● **Vorliegende Einträge**
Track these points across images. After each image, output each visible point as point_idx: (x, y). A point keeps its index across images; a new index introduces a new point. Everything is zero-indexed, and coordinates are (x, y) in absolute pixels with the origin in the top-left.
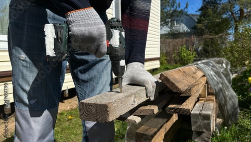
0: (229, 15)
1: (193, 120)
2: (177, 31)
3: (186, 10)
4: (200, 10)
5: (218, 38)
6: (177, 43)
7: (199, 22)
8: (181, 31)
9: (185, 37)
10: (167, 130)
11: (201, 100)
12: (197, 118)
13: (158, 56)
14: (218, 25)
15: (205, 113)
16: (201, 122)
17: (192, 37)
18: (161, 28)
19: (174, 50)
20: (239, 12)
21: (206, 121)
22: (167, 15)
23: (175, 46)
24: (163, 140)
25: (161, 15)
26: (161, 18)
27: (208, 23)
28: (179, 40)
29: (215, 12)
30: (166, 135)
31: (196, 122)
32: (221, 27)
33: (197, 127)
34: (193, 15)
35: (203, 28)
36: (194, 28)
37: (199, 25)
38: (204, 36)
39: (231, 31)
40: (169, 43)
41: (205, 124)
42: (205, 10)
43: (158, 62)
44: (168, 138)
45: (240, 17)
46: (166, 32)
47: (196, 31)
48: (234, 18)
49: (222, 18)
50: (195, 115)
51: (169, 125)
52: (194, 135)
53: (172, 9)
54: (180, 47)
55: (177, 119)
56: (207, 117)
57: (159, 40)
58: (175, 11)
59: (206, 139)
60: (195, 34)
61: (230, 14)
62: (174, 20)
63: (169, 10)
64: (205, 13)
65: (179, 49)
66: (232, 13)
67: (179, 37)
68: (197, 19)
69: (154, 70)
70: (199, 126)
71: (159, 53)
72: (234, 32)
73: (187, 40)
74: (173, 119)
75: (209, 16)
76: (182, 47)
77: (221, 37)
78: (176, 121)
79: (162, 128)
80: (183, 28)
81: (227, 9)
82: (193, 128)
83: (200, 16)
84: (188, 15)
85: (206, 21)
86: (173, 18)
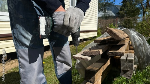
0: (140, 5)
1: (121, 63)
2: (108, 15)
3: (114, 2)
4: (122, 2)
5: (133, 19)
6: (108, 22)
7: (121, 10)
8: (110, 15)
9: (113, 18)
10: (104, 70)
11: (126, 52)
12: (125, 62)
13: (96, 29)
14: (133, 11)
15: (130, 58)
16: (127, 64)
17: (117, 19)
18: (98, 13)
19: (105, 26)
20: (146, 4)
21: (130, 64)
22: (102, 5)
23: (107, 24)
24: (102, 76)
25: (99, 5)
26: (99, 7)
28: (109, 20)
29: (131, 4)
30: (103, 73)
31: (124, 64)
32: (134, 13)
33: (124, 67)
34: (118, 6)
35: (124, 13)
36: (118, 13)
37: (121, 12)
38: (124, 18)
40: (103, 22)
42: (125, 3)
43: (96, 33)
44: (104, 75)
45: (146, 7)
46: (101, 15)
47: (119, 15)
48: (143, 7)
49: (135, 8)
50: (123, 60)
51: (105, 67)
52: (121, 73)
53: (105, 1)
54: (110, 24)
55: (110, 64)
56: (131, 61)
57: (97, 20)
58: (107, 3)
59: (129, 75)
60: (118, 17)
63: (103, 2)
64: (125, 4)
65: (109, 25)
66: (142, 4)
67: (109, 19)
68: (120, 8)
69: (93, 37)
70: (126, 67)
71: (97, 27)
72: (142, 16)
73: (114, 20)
74: (107, 64)
75: (127, 6)
76: (111, 24)
77: (135, 19)
78: (109, 65)
79: (101, 68)
80: (111, 13)
81: (139, 2)
82: (122, 68)
83: (122, 7)
84: (115, 6)
85: (125, 10)
86: (106, 8)
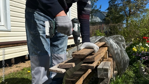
1: (98, 72)
2: (95, 21)
3: (100, 9)
4: (107, 9)
5: (117, 25)
6: (95, 28)
7: (107, 16)
8: (97, 21)
9: (99, 25)
10: (85, 78)
11: (105, 60)
12: (101, 71)
14: (118, 18)
15: (105, 67)
16: (103, 73)
17: (103, 25)
19: (92, 32)
20: (129, 11)
21: (106, 72)
23: (93, 30)
27: (112, 17)
28: (95, 27)
29: (116, 11)
30: (84, 81)
31: (100, 73)
32: (119, 20)
33: (101, 76)
34: (103, 12)
35: (109, 20)
36: (104, 20)
37: (107, 18)
38: (110, 24)
39: (125, 22)
41: (105, 74)
45: (129, 14)
49: (119, 14)
50: (100, 69)
51: (86, 75)
52: (99, 81)
53: (92, 8)
55: (91, 71)
56: (106, 70)
58: (93, 10)
59: (106, 83)
60: (104, 23)
61: (124, 12)
62: (93, 15)
64: (110, 11)
65: (96, 31)
67: (95, 25)
68: (106, 14)
70: (102, 75)
73: (100, 27)
74: (89, 72)
75: (113, 13)
76: (97, 30)
77: (119, 25)
78: (91, 73)
79: (82, 77)
80: (98, 20)
81: (122, 10)
82: (99, 76)
83: (108, 13)
84: (101, 12)
85: (111, 16)
86: (93, 14)
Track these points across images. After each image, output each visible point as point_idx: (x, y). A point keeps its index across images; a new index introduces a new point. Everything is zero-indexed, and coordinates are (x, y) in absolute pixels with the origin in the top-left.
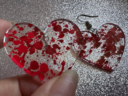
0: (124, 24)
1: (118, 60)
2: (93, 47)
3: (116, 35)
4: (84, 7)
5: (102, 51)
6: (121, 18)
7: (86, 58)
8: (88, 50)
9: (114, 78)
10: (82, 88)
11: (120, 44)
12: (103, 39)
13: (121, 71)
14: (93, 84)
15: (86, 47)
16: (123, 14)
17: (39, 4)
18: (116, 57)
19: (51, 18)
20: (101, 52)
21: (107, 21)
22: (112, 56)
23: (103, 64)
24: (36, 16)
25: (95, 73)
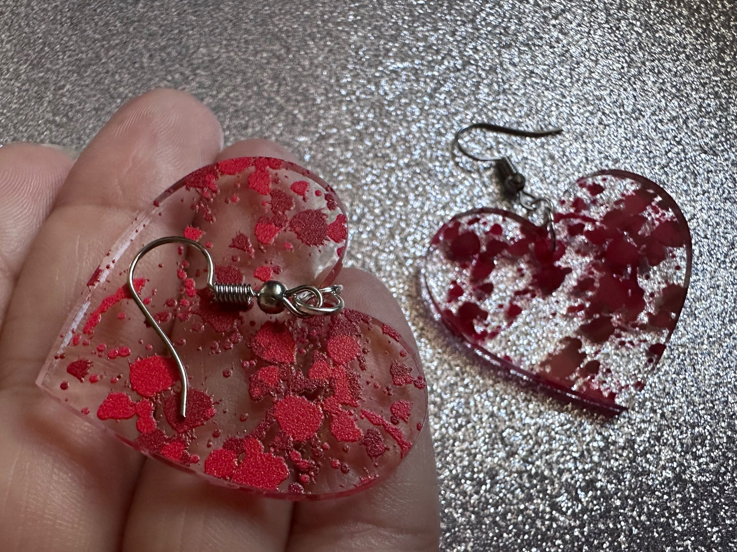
0: (695, 175)
1: (650, 361)
2: (525, 291)
3: (645, 230)
4: (490, 85)
5: (572, 309)
6: (679, 143)
7: (489, 345)
8: (501, 306)
9: (623, 448)
10: (464, 493)
11: (666, 279)
12: (578, 252)
13: (663, 415)
14: (520, 473)
15: (488, 289)
16: (692, 123)
17: (262, 68)
18: (643, 345)
19: (322, 138)
20: (565, 317)
21: (606, 158)
22: (619, 336)
23: (573, 377)
24: (246, 127)
25: (528, 420)
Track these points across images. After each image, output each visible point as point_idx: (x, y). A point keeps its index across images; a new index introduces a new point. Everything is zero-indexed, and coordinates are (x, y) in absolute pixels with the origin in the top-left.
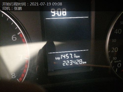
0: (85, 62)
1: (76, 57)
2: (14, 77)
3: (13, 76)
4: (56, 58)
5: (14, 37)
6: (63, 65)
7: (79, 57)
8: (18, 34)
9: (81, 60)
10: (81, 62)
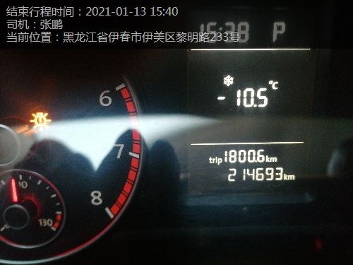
0: (292, 177)
1: (267, 160)
2: (97, 201)
3: (95, 198)
4: (210, 159)
5: (106, 97)
6: (230, 180)
7: (274, 159)
8: (118, 89)
9: (281, 169)
10: (281, 174)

● **Deine Aufgabe**
Stelle die Zeilen vom Anfang der Einträge bis einschließlich der Zeile mit "14: (218, 25)" als nummerierte Liste dar, ohne Leerzeilen. Lass die Bilder dabei weg.

● **Lösung**
1. Track these points across images. After each image, output each visible point as point_idx: (x, y). A point keeps its index across images; a new index introduces a new point. Everything is zero-indexed, and coordinates are (x, y) in absolute pixels with the origin in the top-left.
2. 0: (229, 15)
3. 1: (193, 120)
4. 2: (177, 31)
5. 3: (186, 10)
6. 4: (200, 10)
7. 5: (218, 38)
8. 6: (177, 43)
9. 7: (199, 22)
10. 8: (181, 31)
11. 9: (185, 37)
12. 10: (167, 130)
13. 11: (201, 100)
14. 12: (197, 118)
15. 13: (158, 56)
16. 14: (218, 25)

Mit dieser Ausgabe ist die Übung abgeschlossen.